TASKS TO COMPLETE.
1. Answer these from the forum thread:
(a) Which Python module does the asker use to parse the HTML?
(b) What regex pattern does the asker's original code use?
(c) What does the extra line added in the solution get rid of?
2. Duplicate the part of the forum thread that begins at the words "I expected this" and stops after the words "be greatly appreciated!".

SOURCE PASSAGE.
Search code examples
pythonregexparsingweb-scrapinghtml-parsing

Need Assistance with a regex pattern in Python – Parsing complex HTML structures


I'm trying to parse complex HTML structures using Python's re module, and I've run into a roadblock with my regex pattern. Here's what I'm trying to do:

I have HTML text that contains nested elements, and I want to extract the content of the innermost tags. However, I can't seem to get my regex pattern right. Here's the code I'm using:

import re

html_text = """
<div>
    <div>
        <div>
            Innermost Content 1
        </div>
    </div>
    <div>
        Innermost Content 2
    </div>
</div>
"""

pattern = r'<div>(.*?)<\/div>'
result = re.findall(pattern, html_text, re.DOTALL)

print(result)

I expected this code to return the content of the innermost elements, like this:

['Innermost Content 1', 'Innermost Content 2']

But it's not working as expected. What am I doing wrong with my regex pattern, and how can I fix it to achieve the desired result? Any help would be greatly appreciated!


Solution

  • Try this modified code with changed pattern and an extra line to get rid of the \n

    import re
    
    html_text = """
    <div>
        <div>
            <div>
                Innermost Content 1
            </div>
        </div>
        <div>
            Innermost Content 2
        </div>
    </div>
    """
    
    pattern = r'<div>([^<]*?)<\/div>'
    result = re.findall(pattern, html_text, re.DOTALL)
    
    result = [content.strip() for content in result if content.strip()]
    
    print(result)

INFORMATION PROVIDED.
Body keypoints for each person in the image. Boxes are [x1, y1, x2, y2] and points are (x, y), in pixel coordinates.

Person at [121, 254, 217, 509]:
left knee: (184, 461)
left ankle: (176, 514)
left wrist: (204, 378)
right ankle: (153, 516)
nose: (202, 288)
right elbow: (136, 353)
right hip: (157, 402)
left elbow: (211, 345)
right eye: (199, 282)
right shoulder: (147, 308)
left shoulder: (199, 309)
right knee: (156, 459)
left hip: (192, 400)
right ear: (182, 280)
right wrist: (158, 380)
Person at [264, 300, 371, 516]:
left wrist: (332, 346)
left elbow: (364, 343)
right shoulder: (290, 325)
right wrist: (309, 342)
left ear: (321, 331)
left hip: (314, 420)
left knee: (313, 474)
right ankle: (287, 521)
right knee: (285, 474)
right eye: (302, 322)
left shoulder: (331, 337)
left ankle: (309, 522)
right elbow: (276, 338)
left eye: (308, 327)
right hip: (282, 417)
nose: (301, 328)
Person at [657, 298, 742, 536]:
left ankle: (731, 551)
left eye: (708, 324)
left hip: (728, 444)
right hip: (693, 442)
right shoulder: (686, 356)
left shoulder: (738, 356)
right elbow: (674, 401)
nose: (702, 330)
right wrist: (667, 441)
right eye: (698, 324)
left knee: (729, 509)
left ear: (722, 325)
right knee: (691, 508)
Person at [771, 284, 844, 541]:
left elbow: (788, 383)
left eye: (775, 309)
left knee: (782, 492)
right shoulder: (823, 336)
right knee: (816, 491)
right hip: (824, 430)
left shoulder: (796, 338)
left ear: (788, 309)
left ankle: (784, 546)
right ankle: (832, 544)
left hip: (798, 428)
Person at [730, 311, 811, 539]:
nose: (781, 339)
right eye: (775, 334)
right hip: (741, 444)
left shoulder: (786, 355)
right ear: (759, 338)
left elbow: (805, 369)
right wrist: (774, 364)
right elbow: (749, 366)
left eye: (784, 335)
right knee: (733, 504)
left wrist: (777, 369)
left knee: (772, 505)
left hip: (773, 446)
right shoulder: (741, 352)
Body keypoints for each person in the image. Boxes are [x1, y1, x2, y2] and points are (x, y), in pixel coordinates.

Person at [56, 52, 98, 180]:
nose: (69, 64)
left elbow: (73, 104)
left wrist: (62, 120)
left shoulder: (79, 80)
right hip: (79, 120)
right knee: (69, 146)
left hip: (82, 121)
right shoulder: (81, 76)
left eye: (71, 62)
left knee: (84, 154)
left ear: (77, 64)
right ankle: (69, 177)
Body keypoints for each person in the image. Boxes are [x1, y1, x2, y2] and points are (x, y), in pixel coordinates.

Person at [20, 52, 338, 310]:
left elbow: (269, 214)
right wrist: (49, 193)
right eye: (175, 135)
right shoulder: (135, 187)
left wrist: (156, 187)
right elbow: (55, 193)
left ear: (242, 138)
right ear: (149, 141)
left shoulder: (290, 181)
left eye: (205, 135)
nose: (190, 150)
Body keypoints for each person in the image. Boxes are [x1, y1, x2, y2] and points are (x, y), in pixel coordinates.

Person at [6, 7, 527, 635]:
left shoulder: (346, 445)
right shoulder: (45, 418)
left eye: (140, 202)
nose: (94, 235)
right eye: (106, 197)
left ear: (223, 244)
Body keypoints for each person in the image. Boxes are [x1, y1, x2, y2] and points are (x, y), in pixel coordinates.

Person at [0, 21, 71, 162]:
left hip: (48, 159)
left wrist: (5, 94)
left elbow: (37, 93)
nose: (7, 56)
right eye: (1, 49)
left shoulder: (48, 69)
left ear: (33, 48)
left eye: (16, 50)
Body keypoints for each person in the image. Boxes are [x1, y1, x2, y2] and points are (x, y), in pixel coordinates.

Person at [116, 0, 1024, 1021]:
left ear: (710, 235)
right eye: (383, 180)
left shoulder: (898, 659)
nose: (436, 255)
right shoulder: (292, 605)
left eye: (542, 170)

EXERCISE SOLUTIONS.
1.
(a) The re module.
(b) r'<div>(.*?)<\/div>'
(c) The \n.

2.
I expected this code to return the content of the innermost elements, like this:

['Innermost Content 1', 'Innermost Content 2']

But it's not working as expected. What am I doing wrong with my regex pattern, and how can I fix it to achieve the desired result? Any help would be greatly appreciated!